• Description of the task: Bring together copies of the lines in the data below that contain the word "Emily".

Data Start Marker

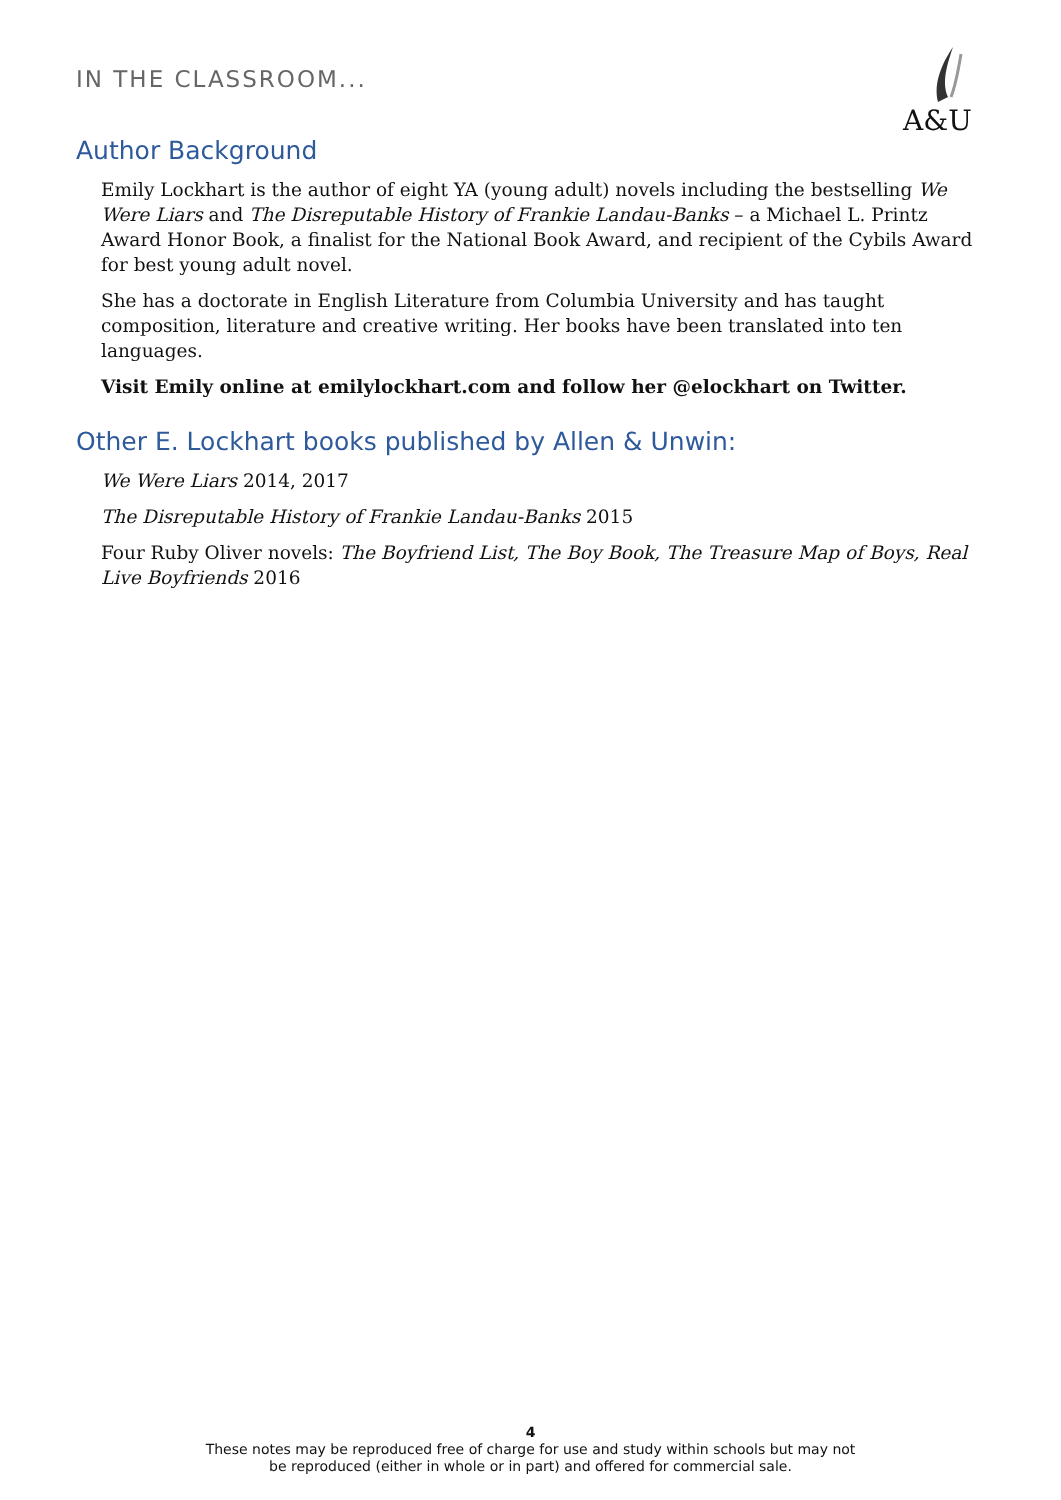IN THE CLASSROOM...
A&U
Author Background
Emily Lockhart is the author of eight YA (young adult) novels including the bestselling We Were Liars and The Disreputable History of Frankie Landau-Banks – a Michael L. Printz Award Honor Book, a finalist for the National Book Award, and recipient of the Cybils Award for best young adult novel.
She has a doctorate in English Literature from Columbia University and has taught composition, literature and creative writing. Her books have been translated into ten languages.
Visit Emily online at emilylockhart.com and follow her @elockhart on Twitter.
Other E. Lockhart books published by Allen & Unwin:
We Were Liars 2014, 2017
The Disreputable History of Frankie Landau-Banks 2015
Four Ruby Oliver novels: The Boyfriend List, The Boy Book, The Treasure Map of Boys, Real Live Boyfriends 2016
4
These notes may be reproduced free of charge for use and study within schools but may not
be reproduced (either in whole or in part) and offered for commercial sale.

Data End Marker

• Answer box:
Emily Lockhart is the author of eight YA (young adult) novels including the bestselling We Were Liars and The Disreputable History of Frankie Landau-Banks – a Michael L. Printz Award Honor Book, a finalist for the National Book Award, and recipient of the Cybils Award for best young adult novel.
Visit Emily online at emilylockhart.com and follow her @elockhart on Twitter.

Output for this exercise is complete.